DIRECTION:
Select each line of the records containing the word "list" and copy those lines. Case counts.

INPUT:
.....

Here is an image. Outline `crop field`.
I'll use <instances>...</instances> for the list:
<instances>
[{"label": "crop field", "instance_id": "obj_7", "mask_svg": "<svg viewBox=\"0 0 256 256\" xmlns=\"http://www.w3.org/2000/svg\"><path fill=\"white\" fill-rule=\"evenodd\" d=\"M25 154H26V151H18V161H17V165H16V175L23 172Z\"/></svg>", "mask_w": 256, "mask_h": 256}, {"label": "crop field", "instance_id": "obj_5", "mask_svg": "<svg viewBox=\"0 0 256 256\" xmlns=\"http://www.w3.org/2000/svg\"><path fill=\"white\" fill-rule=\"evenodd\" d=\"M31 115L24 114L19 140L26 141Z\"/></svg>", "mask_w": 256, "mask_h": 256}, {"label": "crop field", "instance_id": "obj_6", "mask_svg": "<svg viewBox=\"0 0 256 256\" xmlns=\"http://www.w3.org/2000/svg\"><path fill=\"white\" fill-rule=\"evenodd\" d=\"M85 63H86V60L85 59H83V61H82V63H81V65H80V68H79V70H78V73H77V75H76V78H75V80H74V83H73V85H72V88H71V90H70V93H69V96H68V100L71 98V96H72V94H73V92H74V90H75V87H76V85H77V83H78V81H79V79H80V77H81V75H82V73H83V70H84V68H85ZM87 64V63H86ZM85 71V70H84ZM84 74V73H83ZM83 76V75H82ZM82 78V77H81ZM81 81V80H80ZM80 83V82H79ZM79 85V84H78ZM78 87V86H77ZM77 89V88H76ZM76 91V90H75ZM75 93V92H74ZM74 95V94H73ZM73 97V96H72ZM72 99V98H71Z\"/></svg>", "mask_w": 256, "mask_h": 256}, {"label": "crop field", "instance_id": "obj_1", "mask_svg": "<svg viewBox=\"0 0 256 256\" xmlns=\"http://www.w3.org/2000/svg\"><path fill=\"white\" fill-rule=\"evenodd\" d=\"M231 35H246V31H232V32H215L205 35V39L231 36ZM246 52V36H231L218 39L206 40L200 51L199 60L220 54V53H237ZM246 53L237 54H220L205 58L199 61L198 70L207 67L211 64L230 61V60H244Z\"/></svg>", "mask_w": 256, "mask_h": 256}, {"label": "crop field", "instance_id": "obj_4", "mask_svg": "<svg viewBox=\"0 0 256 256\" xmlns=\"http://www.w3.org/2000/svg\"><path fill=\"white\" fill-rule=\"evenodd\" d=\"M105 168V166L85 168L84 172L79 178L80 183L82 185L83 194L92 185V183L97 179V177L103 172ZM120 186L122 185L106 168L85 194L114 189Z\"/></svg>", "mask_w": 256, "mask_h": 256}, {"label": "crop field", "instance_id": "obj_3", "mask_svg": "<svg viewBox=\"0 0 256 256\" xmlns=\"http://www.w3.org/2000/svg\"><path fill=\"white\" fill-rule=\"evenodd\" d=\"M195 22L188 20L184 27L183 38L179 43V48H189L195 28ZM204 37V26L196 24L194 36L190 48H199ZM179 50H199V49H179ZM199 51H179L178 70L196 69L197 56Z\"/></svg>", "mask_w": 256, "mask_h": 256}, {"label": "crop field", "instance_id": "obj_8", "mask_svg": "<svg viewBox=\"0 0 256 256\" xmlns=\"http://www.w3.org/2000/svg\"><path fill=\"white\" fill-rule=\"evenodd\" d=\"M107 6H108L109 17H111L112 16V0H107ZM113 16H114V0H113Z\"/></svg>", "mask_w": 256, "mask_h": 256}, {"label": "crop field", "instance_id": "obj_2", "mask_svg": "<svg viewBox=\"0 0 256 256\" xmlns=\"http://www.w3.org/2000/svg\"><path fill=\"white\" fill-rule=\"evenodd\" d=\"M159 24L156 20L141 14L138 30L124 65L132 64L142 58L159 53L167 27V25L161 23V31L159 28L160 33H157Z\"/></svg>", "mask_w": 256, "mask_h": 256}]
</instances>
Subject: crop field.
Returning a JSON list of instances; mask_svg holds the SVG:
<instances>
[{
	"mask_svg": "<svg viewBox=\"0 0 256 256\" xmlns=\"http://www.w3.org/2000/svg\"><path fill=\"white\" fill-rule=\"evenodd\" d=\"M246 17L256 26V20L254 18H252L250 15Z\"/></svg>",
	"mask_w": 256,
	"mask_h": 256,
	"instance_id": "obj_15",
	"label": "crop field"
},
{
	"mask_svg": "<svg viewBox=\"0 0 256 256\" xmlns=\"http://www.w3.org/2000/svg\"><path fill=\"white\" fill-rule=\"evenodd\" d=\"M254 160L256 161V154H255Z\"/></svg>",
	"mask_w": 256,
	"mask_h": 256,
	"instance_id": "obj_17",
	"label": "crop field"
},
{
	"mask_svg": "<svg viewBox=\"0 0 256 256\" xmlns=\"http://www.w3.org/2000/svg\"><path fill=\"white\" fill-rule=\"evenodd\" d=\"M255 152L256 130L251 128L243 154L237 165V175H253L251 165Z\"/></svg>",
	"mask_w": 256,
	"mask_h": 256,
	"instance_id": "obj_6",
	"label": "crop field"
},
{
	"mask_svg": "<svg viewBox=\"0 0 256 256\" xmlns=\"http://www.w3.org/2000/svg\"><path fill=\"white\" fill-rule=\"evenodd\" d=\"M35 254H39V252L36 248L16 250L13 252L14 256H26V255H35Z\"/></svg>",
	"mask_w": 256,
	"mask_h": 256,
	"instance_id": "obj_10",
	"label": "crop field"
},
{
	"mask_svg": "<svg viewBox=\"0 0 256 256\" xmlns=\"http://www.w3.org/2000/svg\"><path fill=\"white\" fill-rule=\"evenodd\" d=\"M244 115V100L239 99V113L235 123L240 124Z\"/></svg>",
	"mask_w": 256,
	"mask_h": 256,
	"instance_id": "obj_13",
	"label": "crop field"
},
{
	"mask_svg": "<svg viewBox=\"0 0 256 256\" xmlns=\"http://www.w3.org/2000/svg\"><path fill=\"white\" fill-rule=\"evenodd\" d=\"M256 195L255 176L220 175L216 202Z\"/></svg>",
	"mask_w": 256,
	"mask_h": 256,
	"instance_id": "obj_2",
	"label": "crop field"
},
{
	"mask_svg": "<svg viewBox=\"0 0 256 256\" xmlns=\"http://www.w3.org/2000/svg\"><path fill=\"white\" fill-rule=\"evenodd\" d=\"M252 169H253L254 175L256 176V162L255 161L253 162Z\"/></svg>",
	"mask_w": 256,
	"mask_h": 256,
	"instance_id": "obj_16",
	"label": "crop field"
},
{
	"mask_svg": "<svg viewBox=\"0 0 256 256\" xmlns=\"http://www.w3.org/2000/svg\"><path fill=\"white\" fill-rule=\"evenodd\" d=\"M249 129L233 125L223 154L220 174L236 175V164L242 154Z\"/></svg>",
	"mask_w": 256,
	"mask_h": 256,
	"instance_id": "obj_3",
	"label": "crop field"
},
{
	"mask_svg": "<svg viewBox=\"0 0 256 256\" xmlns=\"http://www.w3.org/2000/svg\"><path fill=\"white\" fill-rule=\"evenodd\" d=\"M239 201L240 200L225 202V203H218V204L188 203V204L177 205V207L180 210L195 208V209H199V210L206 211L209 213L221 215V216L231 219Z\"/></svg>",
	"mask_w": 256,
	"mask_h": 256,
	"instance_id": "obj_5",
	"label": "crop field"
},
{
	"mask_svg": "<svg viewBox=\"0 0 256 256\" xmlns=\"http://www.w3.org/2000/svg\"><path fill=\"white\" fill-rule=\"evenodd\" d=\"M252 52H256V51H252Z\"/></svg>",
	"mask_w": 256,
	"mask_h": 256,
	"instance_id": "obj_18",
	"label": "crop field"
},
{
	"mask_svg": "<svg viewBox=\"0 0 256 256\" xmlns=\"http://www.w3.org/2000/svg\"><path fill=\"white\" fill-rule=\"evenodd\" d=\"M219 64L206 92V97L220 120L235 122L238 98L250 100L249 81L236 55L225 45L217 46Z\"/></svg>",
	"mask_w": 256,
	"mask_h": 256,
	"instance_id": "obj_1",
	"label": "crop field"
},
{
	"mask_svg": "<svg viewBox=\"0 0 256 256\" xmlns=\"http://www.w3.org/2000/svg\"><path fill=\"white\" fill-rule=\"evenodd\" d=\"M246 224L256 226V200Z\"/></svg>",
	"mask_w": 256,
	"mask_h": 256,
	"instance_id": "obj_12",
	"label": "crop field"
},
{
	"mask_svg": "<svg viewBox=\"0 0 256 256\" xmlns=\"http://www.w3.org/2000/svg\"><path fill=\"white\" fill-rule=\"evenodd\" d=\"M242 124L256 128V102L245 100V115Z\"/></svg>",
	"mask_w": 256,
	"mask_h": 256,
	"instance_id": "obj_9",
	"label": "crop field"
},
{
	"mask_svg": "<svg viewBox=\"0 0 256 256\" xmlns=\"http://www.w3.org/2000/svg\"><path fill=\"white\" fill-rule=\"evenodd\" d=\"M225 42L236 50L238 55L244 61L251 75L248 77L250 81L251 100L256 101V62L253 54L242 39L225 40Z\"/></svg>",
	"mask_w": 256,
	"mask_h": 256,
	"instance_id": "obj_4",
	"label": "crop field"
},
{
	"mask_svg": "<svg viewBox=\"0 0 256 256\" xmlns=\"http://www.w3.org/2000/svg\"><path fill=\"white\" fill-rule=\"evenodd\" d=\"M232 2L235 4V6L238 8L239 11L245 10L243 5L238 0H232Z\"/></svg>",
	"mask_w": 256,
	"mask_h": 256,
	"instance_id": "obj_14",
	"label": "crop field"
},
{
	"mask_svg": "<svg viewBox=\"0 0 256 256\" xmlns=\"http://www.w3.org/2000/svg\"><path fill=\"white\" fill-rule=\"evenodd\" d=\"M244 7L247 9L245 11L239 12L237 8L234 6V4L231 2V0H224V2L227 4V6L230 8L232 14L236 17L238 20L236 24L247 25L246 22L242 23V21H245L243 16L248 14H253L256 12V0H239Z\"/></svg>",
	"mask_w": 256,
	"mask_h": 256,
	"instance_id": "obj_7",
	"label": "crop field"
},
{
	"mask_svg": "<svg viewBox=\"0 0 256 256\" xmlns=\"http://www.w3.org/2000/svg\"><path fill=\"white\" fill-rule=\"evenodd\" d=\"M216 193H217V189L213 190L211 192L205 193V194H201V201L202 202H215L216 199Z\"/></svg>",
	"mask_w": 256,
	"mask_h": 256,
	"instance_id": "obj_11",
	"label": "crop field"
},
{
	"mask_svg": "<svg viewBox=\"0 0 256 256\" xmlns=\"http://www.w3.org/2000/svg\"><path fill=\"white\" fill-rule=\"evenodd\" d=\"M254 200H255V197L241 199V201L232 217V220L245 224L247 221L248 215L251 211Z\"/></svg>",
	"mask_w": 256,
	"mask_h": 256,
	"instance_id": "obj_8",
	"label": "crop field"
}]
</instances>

.....

RESULT FOR THIS EXERCISE:
I'll use <instances>...</instances> for the list:
Returning a JSON list of instances; mask_svg holds the SVG:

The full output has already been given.